EXERCISE INSTRUCTIONS ::
Each line of the records is to be returned verbatim, with the images omitted.

INPUT RECORDS START

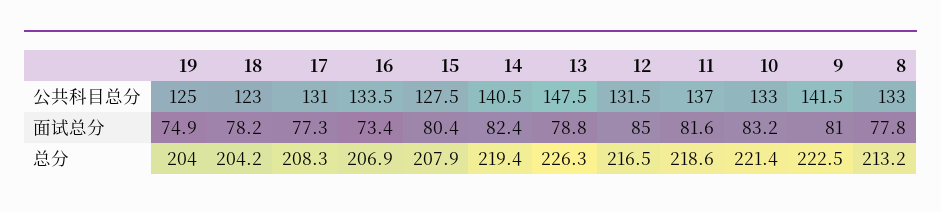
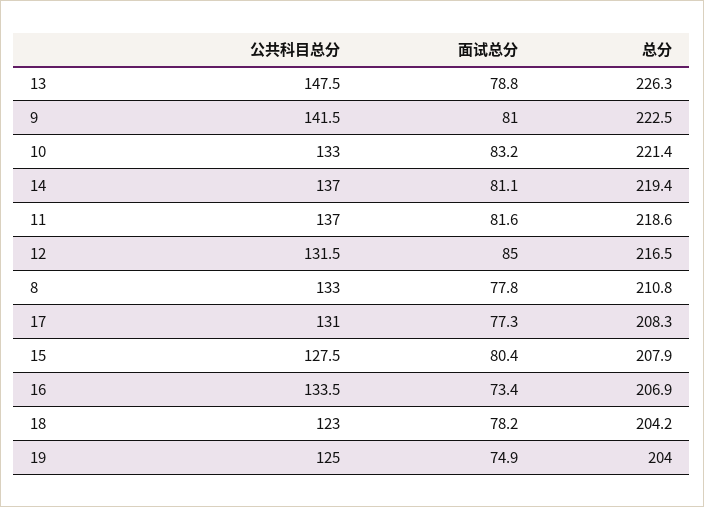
  {
    "19": {
      "公共科目总分": 125,
      "面试总分": 74.9,
      "总分": 204
    },
    "18": {
      "公共科目总分": 123,
      "面试总分": 78.2,
      "总分": 204.2
    },
    "17": {
      "公共科目总分": 131,
      "面试总分": 77.3,
      "总分": 208.3
    },
    "16": {
      "公共科目总分": 133.5,
      "面试总分": 73.4,
      "总分": 206.9
    },
    "15": {
      "公共科目总分": 127.5,
      "面试总分": 80.4,
      "总分": 207.9
    },
    "14": {
-     "公共科目总分": 140.5,
+     "公共科目总分": 137,
-     "面试总分": 82.4,
+     "面试总分": 81.1,
      "总分": 219.4
    },
    "13": {
      "公共科目总分": 147.5,
      "面试总分": 78.8,
      "总分": 226.3
    },
    "12": {
      "公共科目总分": 131.5,
      "面试总分": 85,
      "总分": 216.5
    },
    "11": {
      "公共科目总分": 137,
      "面试总分": 81.6,
      "总分": 218.6
    },
    "10": {
      "公共科目总分": 133,
      "面试总分": 83.2,
      "总分": 221.4
    },
    "9": {
      "公共科目总分": 141.5,
      "面试总分": 81,
      "总分": 222.5
    },
    "8": {
      "公共科目总分": 133,
      "面试总分": 77.8,
-     "总分": 213.2
+     "总分": 210.8
    }
  }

INPUT RECORDS END

RESPONSE TO THE TASK ::
  {
    "19": {
      "公共科目总分": 125,
      "面试总分": 74.9,
      "总分": 204
    },
    "18": {
      "公共科目总分": 123,
      "面试总分": 78.2,
      "总分": 204.2
    },
    "17": {
      "公共科目总分": 131,
      "面试总分": 77.3,
      "总分": 208.3
    },
    "16": {
      "公共科目总分": 133.5,
      "面试总分": 73.4,
      "总分": 206.9
    },
    "15": {
      "公共科目总分": 127.5,
      "面试总分": 80.4,
      "总分": 207.9
    },
    "14": {
-     "公共科目总分": 140.5,
+     "公共科目总分": 137,
-     "面试总分": 82.4,
+     "面试总分": 81.1,
      "总分": 219.4
    },
    "13": {
      "公共科目总分": 147.5,
      "面试总分": 78.8,
      "总分": 226.3
    },
    "12": {
      "公共科目总分": 131.5,
      "面试总分": 85,
      "总分": 216.5
    },
    "11": {
      "公共科目总分": 137,
      "面试总分": 81.6,
      "总分": 218.6
    },
    "10": {
      "公共科目总分": 133,
      "面试总分": 83.2,
      "总分": 221.4
    },
    "9": {
      "公共科目总分": 141.5,
      "面试总分": 81,
      "总分": 222.5
    },
    "8": {
      "公共科目总分": 133,
      "面试总分": 77.8,
-     "总分": 213.2
+     "总分": 210.8
    }
  }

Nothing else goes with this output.